Starting out on the lean journey can be tricky. What it takes is a leadership team fully committed to the lean transformation and willing to take the lead.
For CEO Greg Glebe, a new convert to lean, that means grabbing a toilet brush and Lysol.
"The bathroom is where it starts," Glebe says.
Glebe, founder of Xylem Design, a Fort Collins, Colo.-based manufacturer of pedestals for art, museums and trade shows, took advice from lean advocate Paul Akers, author of "2 Second Lean" and founder and owner of FastCap LLC, a Bellingham, Wash.-based product development company.
Akers, who promotes making "two-second improvements" -- simple, fast process improvements -- suggests creating a culture ripe for lean implementation by first transforming the company's bathroom to lean standards.
By setting cleaning standards in the bathroom -- a room used by all employees -- the workforce sees firsthand what lean in action looks like and has a launch pad from which it can begin implementing lean in more traditional work spaces.
At the Core, Respect
"There are strong visual controls for everything," Glebe says. "You keep it immaculate. And everybody cleans that bathroom. I clean it."
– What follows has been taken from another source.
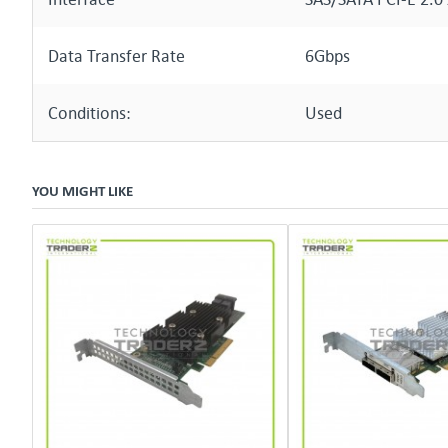
Data Transfer Rate
6Gbps
Conditions:
Used
YOU MIGHT LIKE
The shared responsibility of cleaning the bathroom works to eliminate the hierarchy present in business, in effect equalizing employees. And that's a necessary component of empowering workers, Glebe says.
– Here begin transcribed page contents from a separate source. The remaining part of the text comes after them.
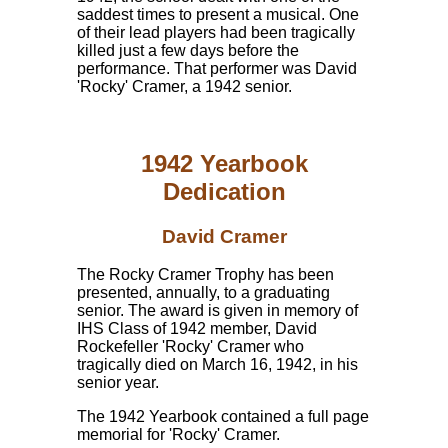
saddest times to present a musical. One
of their lead players had been tragically
killed just a few days before the
performance. That performer was David
'Rocky' Cramer, a 1942 senior.
1942 Yearbook
Dedication
David Cramer
The Rocky Cramer Trophy has been
presented, annually, to a graduating
senior. The award is given in memory of
IHS Class of 1942 member, David
Rockefeller 'Rocky' Cramer who
tragically died on March 16, 1942, in his
senior year.
The 1942 Yearbook contained a full page
memorial for 'Rocky' Cramer.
"The idea at the very foundation of it is you have to cultivate creativity and respect for other people," he says.
From that point, the tough challenge of becoming lean is made simpler. Employees feel empowered to suggest better ways to do things and to fix the problems they deal with every day.
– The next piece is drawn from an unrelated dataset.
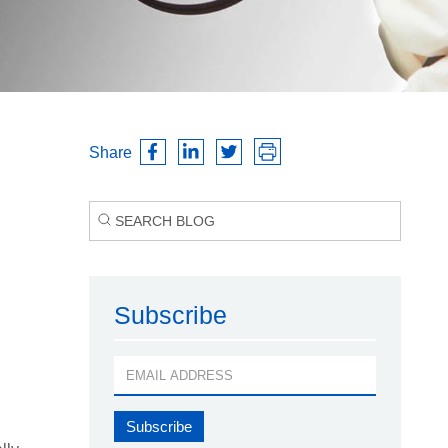
Share
Subscribe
Glebe's approach to engaging workers is to encourage them to create 30-second videos showcasing the changes they've made. The videos are then uploaded to the company's YouTube channel and reviewed during the Lean Lunch -- a daily hour-long meeting of all employees.
The Lean Lunches are intended to be upbeat rallying cries of sorts for the workers to see and share the progress being made, and feel like a crucial component of that process. Glebe often shows videos from pleased customers and encourages open discussion amongst the team.
A key objective at Xylem Design is to create a culture where people aren't afraid to talk about mistakes.
"We talk about mistakes every day at lunch," Glebe says. "You can take that fear and replace it with true empowerment," by accepting mistakes as opportunities for change rather than as a need for discipline.
Already, the process is showing results. Xylem has 80 videos on its YouTube channel, most of which are instructional two-second improvements employees have made.
A Challenge to Conquer
Chris Riemer, who has worked at Xylem for seven years, says the videos are like a game, a challenge he wants to conquer.
"It's about finding a simple thing that'll make it easier for you to do your job. You take pride in that," Riemer says.
For example, the company's ordering process used to be long and cumbersome. The staff put together a value stream map and decided to eliminate the middle man -- in this case the general manager -- from the process, instead delivering orders directly to the production manager. They also removed the plastic sleeves in which orders were previously placed, cutting the redundant action of inserting orders into sleeves.
"In a manufacturing environment, there are zillions of things that bug you and there are zillions of things that you can improve," Glebe says.
But it takes an open-minded leader to create a holistic culture of equality that will encourage and motivate employees to improve the process.